Maíra – O desejo surgiu a partir de duas situações que se colocaram na
minha vida: ser mãe de uma menina pequena (4 anos) muito curiosa e dar
aula de Geografia para crianças do 6o ano do Ensino Fundamental no
Colégio de Aplicação da UFRGS. Dandara, minha filha, sempre fazia
muitas perguntas sobre as coisas que via no seu cotidiano,
principalmente sobre os fenômenos da natureza. Uma noite, quando eu a
colocava para dormir, estávamos lendo uma história em que uma menina
esticava muito os braços para alcançar o Sol. A partir desta cena
começamos a criar uma outra história. Eu perguntava, Dandara respondia,
e assim fomos indo. No dia seguinte, a história não saía da minha
cabeça, então resolvi colocá-la no papel.

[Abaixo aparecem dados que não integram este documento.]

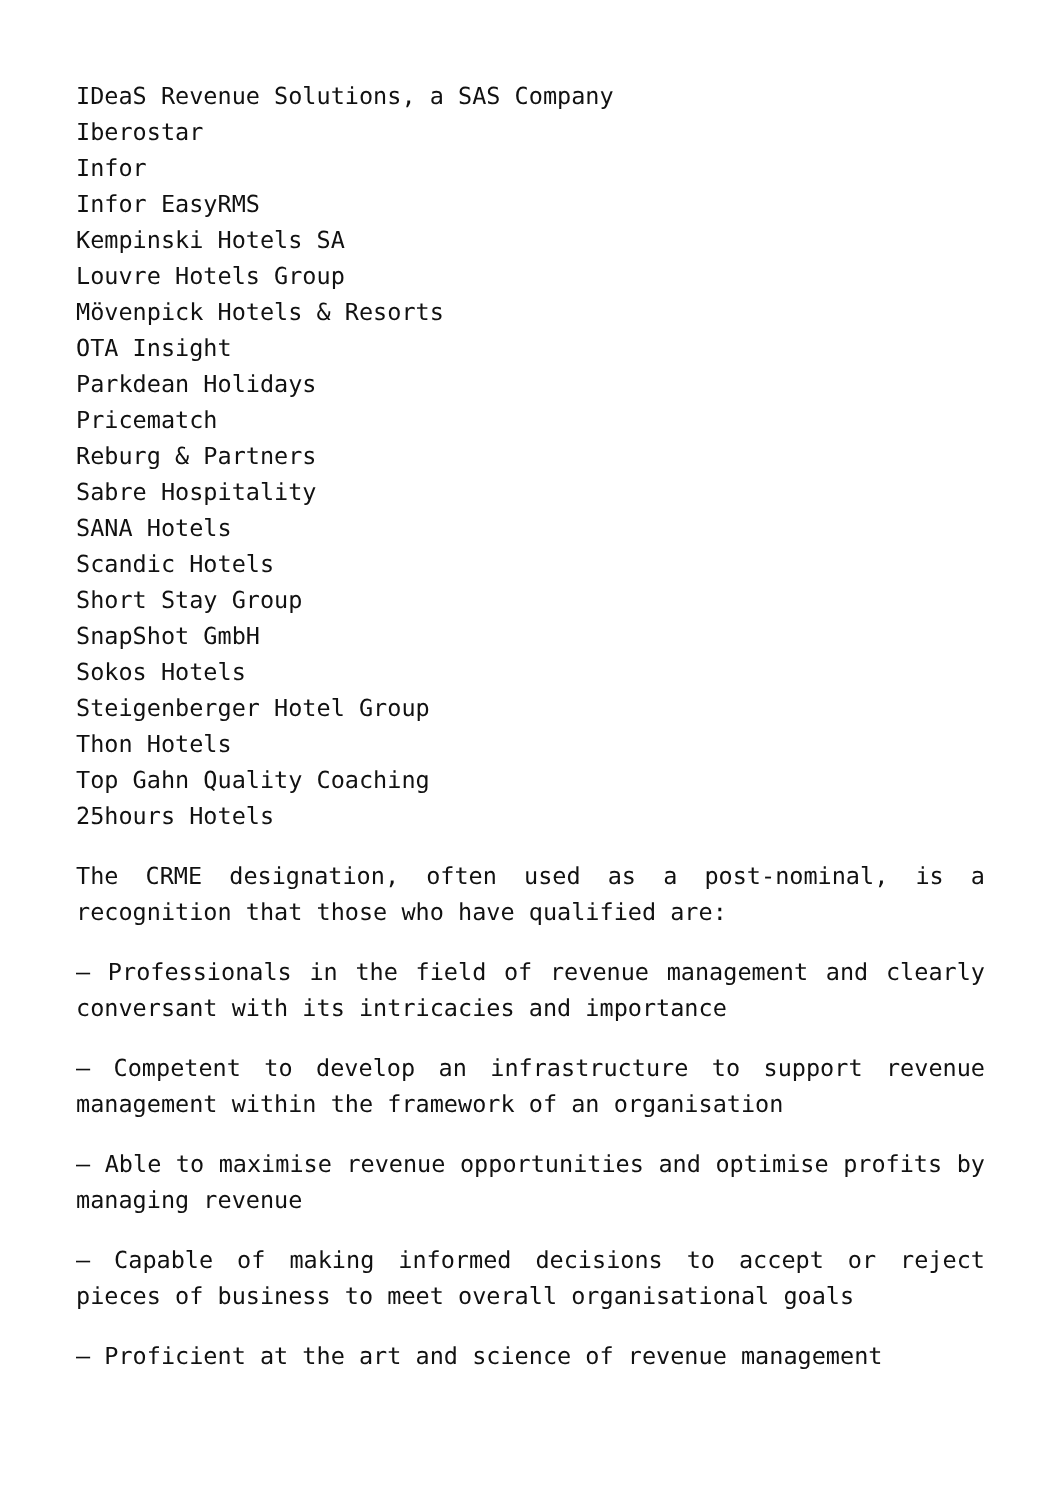IDeaS Revenue Solutions, a SAS Company
Iberostar
Infor
Infor EasyRMS
Kempinski Hotels SA
Louvre Hotels Group
Mövenpick Hotels & Resorts
OTA Insight
Parkdean Holidays
Pricematch
Reburg & Partners
Sabre Hospitality
SANA Hotels
Scandic Hotels
Short Stay Group
SnapShot GmbH
Sokos Hotels
Steigenberger Hotel Group
Thon Hotels
Top Gahn Quality Coaching
25hours Hotels
The CRME designation, often used as a post-nominal, is a recognition that those who have qualified are:
– Professionals in the field of revenue management and clearly conversant with its intricacies and importance
– Competent to develop an infrastructure to support revenue management within the framework of an organisation
– Able to maximise revenue opportunities and optimise profits by managing revenue
– Capable of making informed decisions to accept or reject pieces of business to meet overall organisational goals
– Proficient at the art and science of revenue management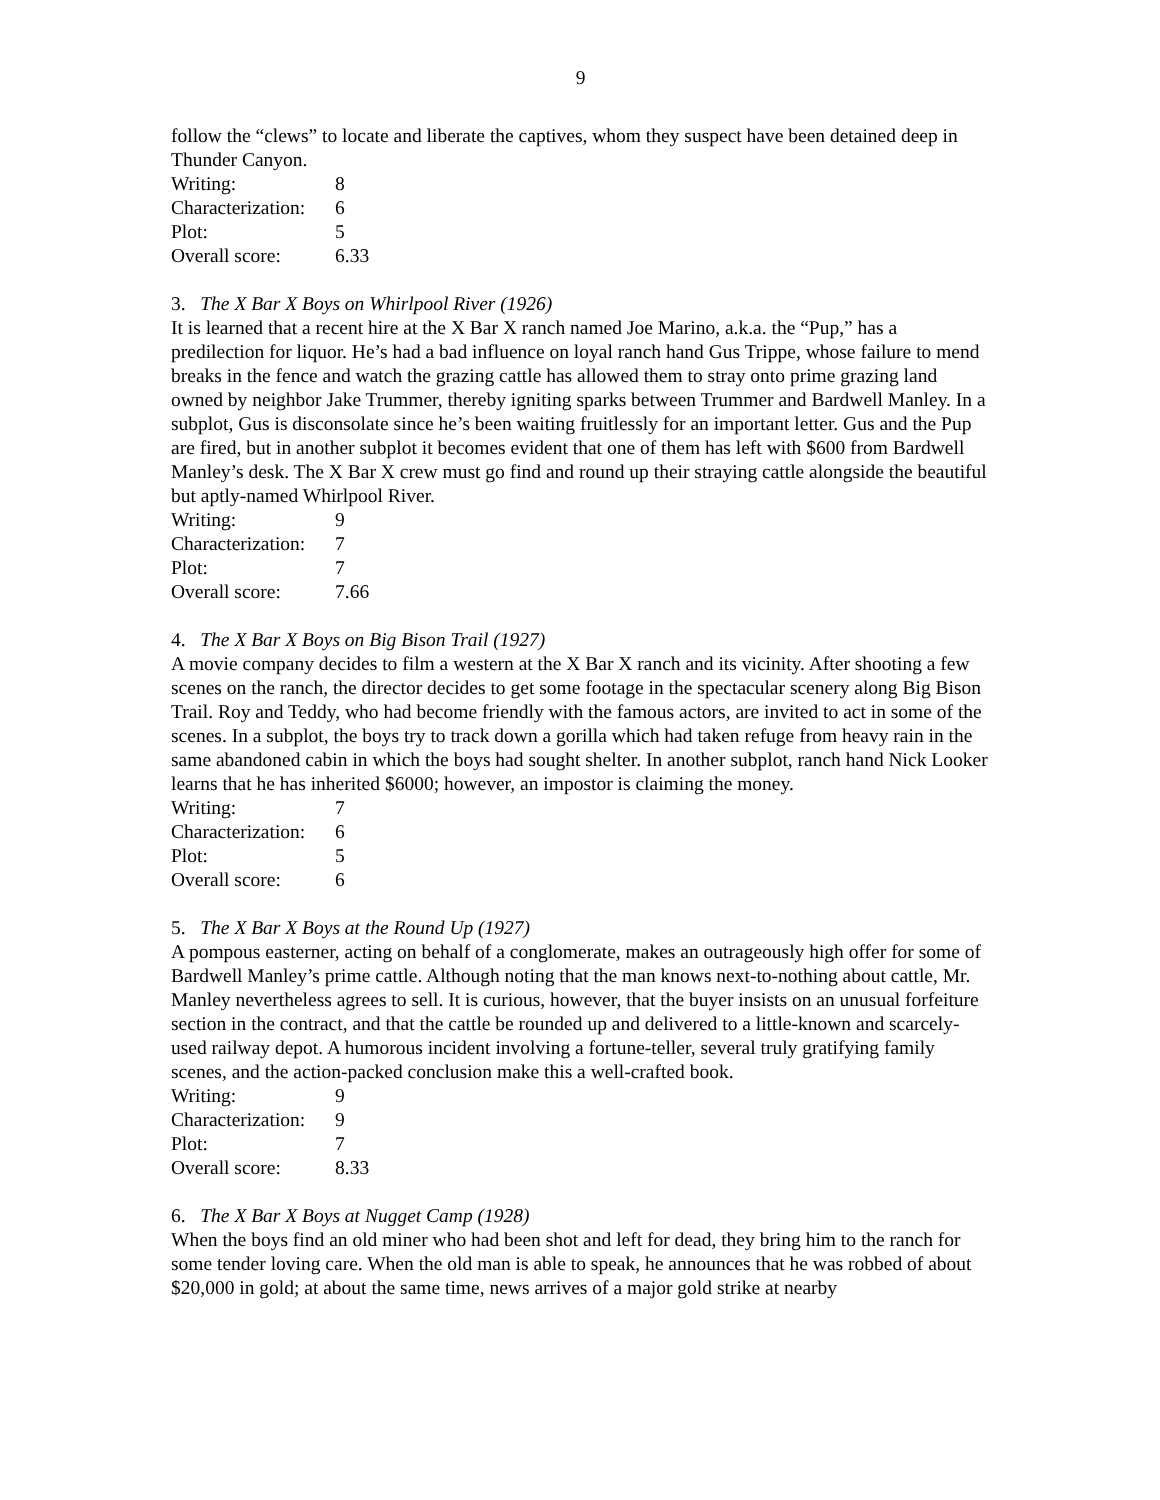9
follow the “clews” to locate and liberate the captives, whom they suspect have been detained deep in Thunder Canyon.
| Writing: | 8 |
| Characterization: | 6 |
| Plot: | 5 |
| Overall score: | 6.33 |
3. The X Bar X Boys on Whirlpool River (1926)
It is learned that a recent hire at the X Bar X ranch named Joe Marino, a.k.a. the “Pup,” has a predilection for liquor. He’s had a bad influence on loyal ranch hand Gus Trippe, whose failure to mend breaks in the fence and watch the grazing cattle has allowed them to stray onto prime grazing land owned by neighbor Jake Trummer, thereby igniting sparks between Trummer and Bardwell Manley. In a subplot, Gus is disconsolate since he’s been waiting fruitlessly for an important letter. Gus and the Pup are fired, but in another subplot it becomes evident that one of them has left with $600 from Bardwell Manley’s desk. The X Bar X crew must go find and round up their straying cattle alongside the beautiful but aptly-named Whirlpool River.
| Writing: | 9 |
| Characterization: | 7 |
| Plot: | 7 |
| Overall score: | 7.66 |
4. The X Bar X Boys on Big Bison Trail (1927)
A movie company decides to film a western at the X Bar X ranch and its vicinity. After shooting a few scenes on the ranch, the director decides to get some footage in the spectacular scenery along Big Bison Trail. Roy and Teddy, who had become friendly with the famous actors, are invited to act in some of the scenes. In a subplot, the boys try to track down a gorilla which had taken refuge from heavy rain in the same abandoned cabin in which the boys had sought shelter. In another subplot, ranch hand Nick Looker learns that he has inherited $6000; however, an impostor is claiming the money.
| Writing: | 7 |
| Characterization: | 6 |
| Plot: | 5 |
| Overall score: | 6 |
5. The X Bar X Boys at the Round Up (1927)
A pompous easterner, acting on behalf of a conglomerate, makes an outrageously high offer for some of Bardwell Manley’s prime cattle. Although noting that the man knows next-to-nothing about cattle, Mr. Manley nevertheless agrees to sell. It is curious, however, that the buyer insists on an unusual forfeiture section in the contract, and that the cattle be rounded up and delivered to a little-known and scarcely-used railway depot. A humorous incident involving a fortune-teller, several truly gratifying family scenes, and the action-packed conclusion make this a well-crafted book.
| Writing: | 9 |
| Characterization: | 9 |
| Plot: | 7 |
| Overall score: | 8.33 |
6. The X Bar X Boys at Nugget Camp (1928)
When the boys find an old miner who had been shot and left for dead, they bring him to the ranch for some tender loving care. When the old man is able to speak, he announces that he was robbed of about $20,000 in gold; at about the same time, news arrives of a major gold strike at nearby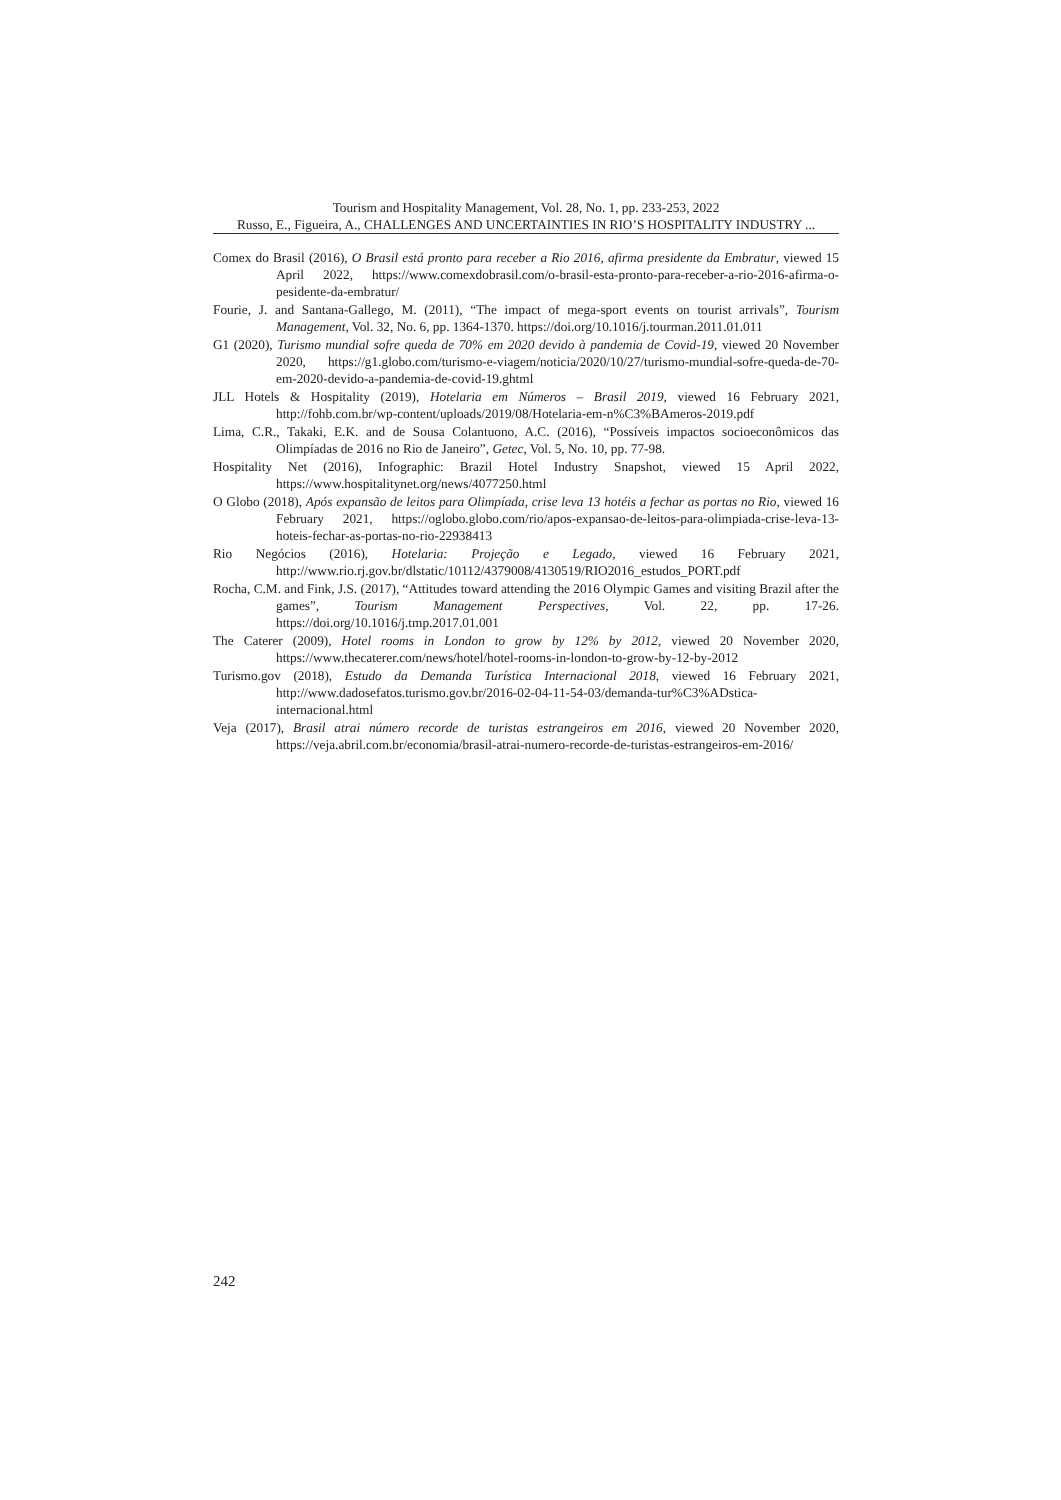Tourism and Hospitality Management, Vol. 28, No. 1, pp. 233-253, 2022
Russo, E., Figueira, A., CHALLENGES AND UNCERTAINTIES IN RIO’S HOSPITALITY INDUSTRY ...
Comex do Brasil (2016), O Brasil está pronto para receber a Rio 2016, afirma presidente da Embratur, viewed 15 April 2022, https://www.comexdobrasil.com/o-brasil-esta-pronto-para-receber-a-rio-2016-afirma-o-pesidente-da-embratur/
Fourie, J. and Santana-Gallego, M. (2011), “The impact of mega-sport events on tourist arrivals”, Tourism Management, Vol. 32, No. 6, pp. 1364-1370. https://doi.org/10.1016/j.tourman.2011.01.011
G1 (2020), Turismo mundial sofre queda de 70% em 2020 devido à pandemia de Covid-19, viewed 20 November 2020, https://g1.globo.com/turismo-e-viagem/noticia/2020/10/27/turismo-mundial-sofre-queda-de-70-em-2020-devido-a-pandemia-de-covid-19.ghtml
JLL Hotels & Hospitality (2019), Hotelaria em Números – Brasil 2019, viewed 16 February 2021, http://fohb.com.br/wp-content/uploads/2019/08/Hotelaria-em-n%C3%BAmeros-2019.pdf
Lima, C.R., Takaki, E.K. and de Sousa Colantuono, A.C. (2016), “Possíveis impactos socioeconômicos das Olimpíadas de 2016 no Rio de Janeiro”, Getec, Vol. 5, No. 10, pp. 77-98.
Hospitality Net (2016), Infographic: Brazil Hotel Industry Snapshot, viewed 15 April 2022, https://www.hospitalitynet.org/news/4077250.html
O Globo (2018), Após expansão de leitos para Olimpíada, crise leva 13 hotéis a fechar as portas no Rio, viewed 16 February 2021, https://oglobo.globo.com/rio/apos-expansao-de-leitos-para-olimpiada-crise-leva-13-hoteis-fechar-as-portas-no-rio-22938413
Rio Negócios (2016), Hotelaria: Projeção e Legado, viewed 16 February 2021, http://www.rio.rj.gov.br/dlstatic/10112/4379008/4130519/RIO2016_estudos_PORT.pdf
Rocha, C.M. and Fink, J.S. (2017), “Attitudes toward attending the 2016 Olympic Games and visiting Brazil after the games”, Tourism Management Perspectives, Vol. 22, pp. 17-26. https://doi.org/10.1016/j.tmp.2017.01.001
The Caterer (2009), Hotel rooms in London to grow by 12% by 2012, viewed 20 November 2020, https://www.thecaterer.com/news/hotel/hotel-rooms-in-london-to-grow-by-12-by-2012
Turismo.gov (2018), Estudo da Demanda Turística Internacional 2018, viewed 16 February 2021, http://www.dadosefatos.turismo.gov.br/2016-02-04-11-54-03/demanda-tur%C3%ADstica-internacional.html
Veja (2017), Brasil atrai número recorde de turistas estrangeiros em 2016, viewed 20 November 2020, https://veja.abril.com.br/economia/brasil-atrai-numero-recorde-de-turistas-estrangeiros-em-2016/
242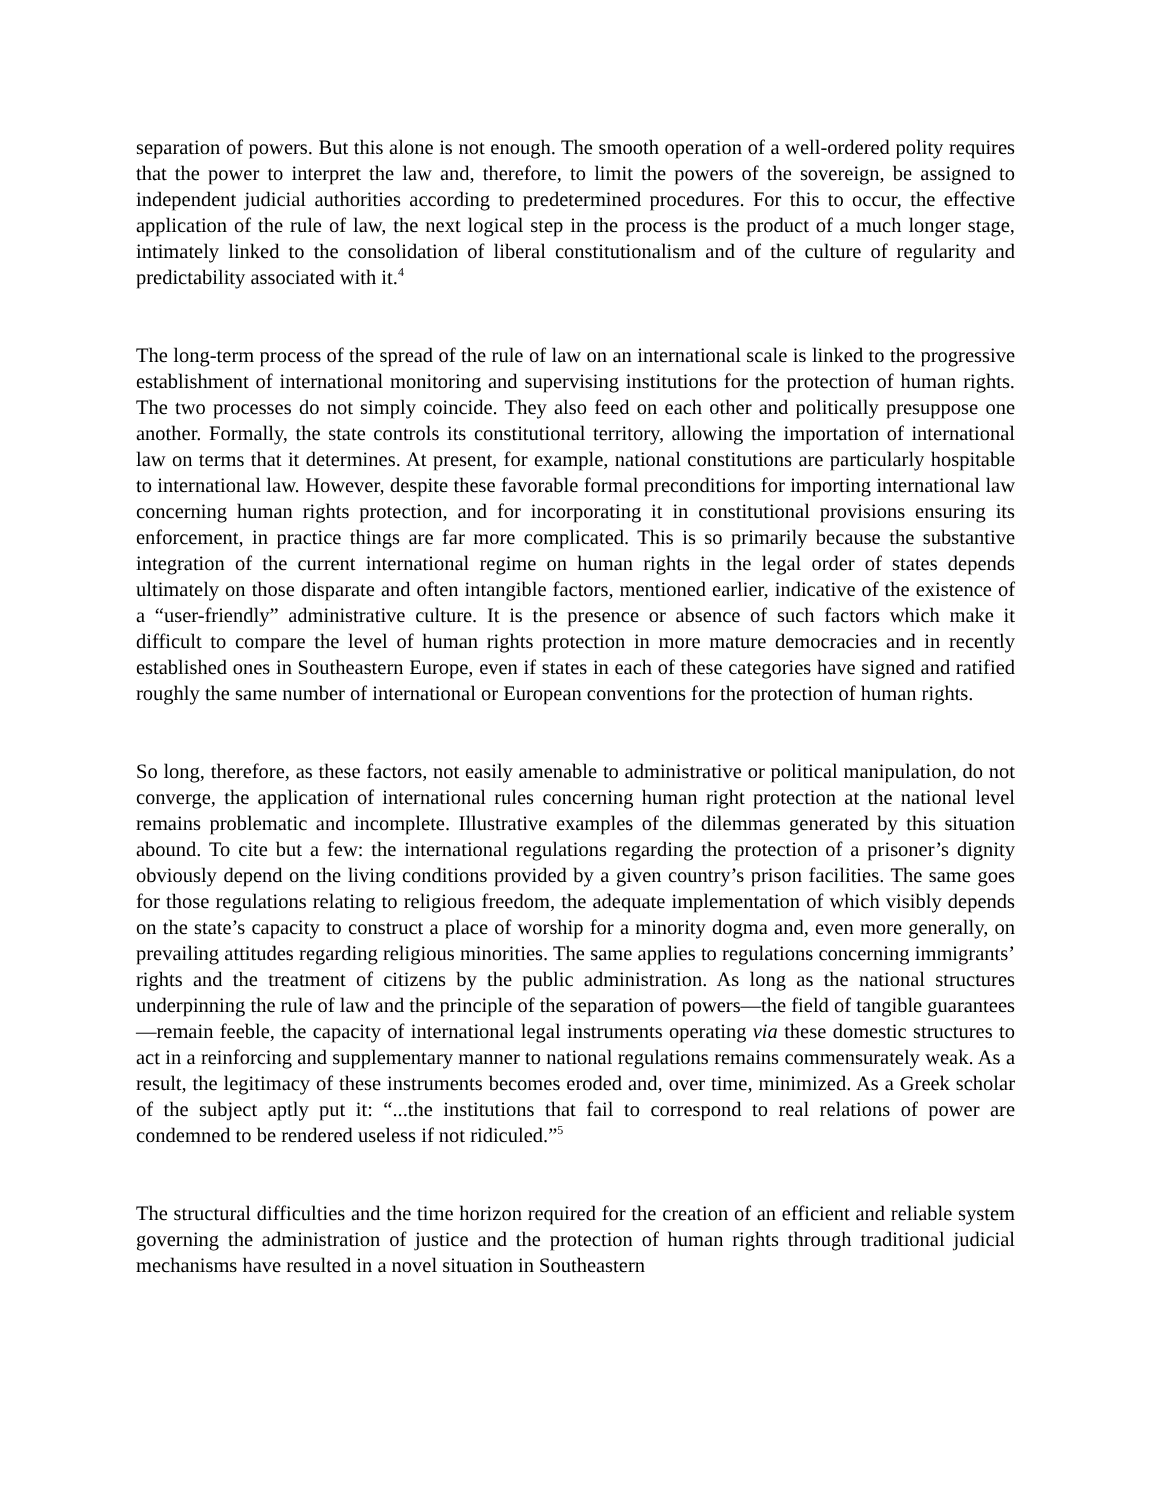separation of powers. But this alone is not enough. The smooth operation of a well-ordered polity requires that the power to interpret the law and, therefore, to limit the powers of the sovereign, be assigned to independent judicial authorities according to predetermined procedures. For this to occur, the effective application of the rule of law, the next logical step in the process is the product of a much longer stage, intimately linked to the consolidation of liberal constitutionalism and of the culture of regularity and predictability associated with it.<sup>4</sup>
The long-term process of the spread of the rule of law on an international scale is linked to the progressive establishment of international monitoring and supervising institutions for the protection of human rights. The two processes do not simply coincide. They also feed on each other and politically presuppose one another. Formally, the state controls its constitutional territory, allowing the importation of international law on terms that it determines. At present, for example, national constitutions are particularly hospitable to international law. However, despite these favorable formal preconditions for importing international law concerning human rights protection, and for incorporating it in constitutional provisions ensuring its enforcement, in practice things are far more complicated. This is so primarily because the substantive integration of the current international regime on human rights in the legal order of states depends ultimately on those disparate and often intangible factors, mentioned earlier, indicative of the existence of a “user-friendly” administrative culture. It is the presence or absence of such factors which make it difficult to compare the level of human rights protection in more mature democracies and in recently established ones in Southeastern Europe, even if states in each of these categories have signed and ratified roughly the same number of international or European conventions for the protection of human rights.
So long, therefore, as these factors, not easily amenable to administrative or political manipulation, do not converge, the application of international rules concerning human right protection at the national level remains problematic and incomplete. Illustrative examples of the dilemmas generated by this situation abound. To cite but a few: the international regulations regarding the protection of a prisoner’s dignity obviously depend on the living conditions provided by a given country’s prison facilities. The same goes for those regulations relating to religious freedom, the adequate implementation of which visibly depends on the state’s capacity to construct a place of worship for a minority dogma and, even more generally, on prevailing attitudes regarding religious minorities. The same applies to regulations concerning immigrants’ rights and the treatment of citizens by the public administration. As long as the national structures underpinning the rule of law and the principle of the separation of powers—the field of tangible guarantees—remain feeble, the capacity of international legal instruments operating via these domestic structures to act in a reinforcing and supplementary manner to national regulations remains commensurately weak. As a result, the legitimacy of these instruments becomes eroded and, over time, minimized. As a Greek scholar of the subject aptly put it: “...the institutions that fail to correspond to real relations of power are condemned to be rendered useless if not ridiculed.”<sup>5</sup>
The structural difficulties and the time horizon required for the creation of an efficient and reliable system governing the administration of justice and the protection of human rights through traditional judicial mechanisms have resulted in a novel situation in Southeastern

Como professora de crianças menores (faixa etária 11-12 anos), buscava
novas formas de trabalhar Geografia, formas mais lúdicas, leituras mais
agradáveis com fantasia e ao mesmo tempo com conteúdo científico. Tive
muita dificuldade para encontrar materiais. Foi então que estes dois
caminhos se encontraram: estava ali, na minha frente, uma história
repleta de elementos geográficos. A história que havia escrito com as
contribuições da Dandara era uma possibilidade que se colocava para o
trabalho com os pequenos. A partir daí, minha cabeça começou a
fervilhar de ideias. Meus alunos fazem perguntas maravilhosas, também
são minha fonte de inspiração.
Letícia – Aqui em casa, “Dandara, o Dragão e a Lua” está entre os
preferidos do momento. De onde partiu a ideia para a história?
A tua formação em geografia teve influência na escolha do tema, ou
foi a Dandara que “determinou” a escolha? Como se deu o processo de
escrita do livro?
Maíra – “Dandara, o Dragão e a Lua” foi a história de que falei antes.
Surgiu de uma construção feita entre mãe, professora de Geografia e
filha, menina cheia de perguntas e curiosidades sobre o céu, o Sol, a
Lua, as nuvens, etc. Depois de escrito o texto base, fui lendo,
retrabalhando a história e inserindo curiosidades do meu tempo de
criança, perguntas feitas por mim e meus irmãos. Foi assim que nasceu a
história de “Dandara, o Dragão e a Lua”, narrativa que fala de uma
menina curiosa que adora o céu. Por ser muito atenta e observadora,
descobre muitas coisas mas também tem muitas perguntas... A partir
desta paixão, Dandara e seu dragão mágico partem para uma viagem pelo
espaço na busca de trazer a Lua e as estrelas pra seu quarto. Posso
dizer, então, que esta história tem um pouco dos dois: minha influência
enquanto professora, mas tem muito mais das curiosidades da Dandara.
Letícia – Compartilhamos a formação acadêmica e a escrita de
textos científicos. Por isso a minha curiosidade em saber como foi,
para ti, a migração da linguagem e da forma acadêmicas para o
universo da literatura e da escrita de narrativas para crianças. No
teu processo de escrita, a familiaridade com a linguagem
científica influenciou ou tentou intrometer-se na escrita
literária, ou elas estavam claramente separadas?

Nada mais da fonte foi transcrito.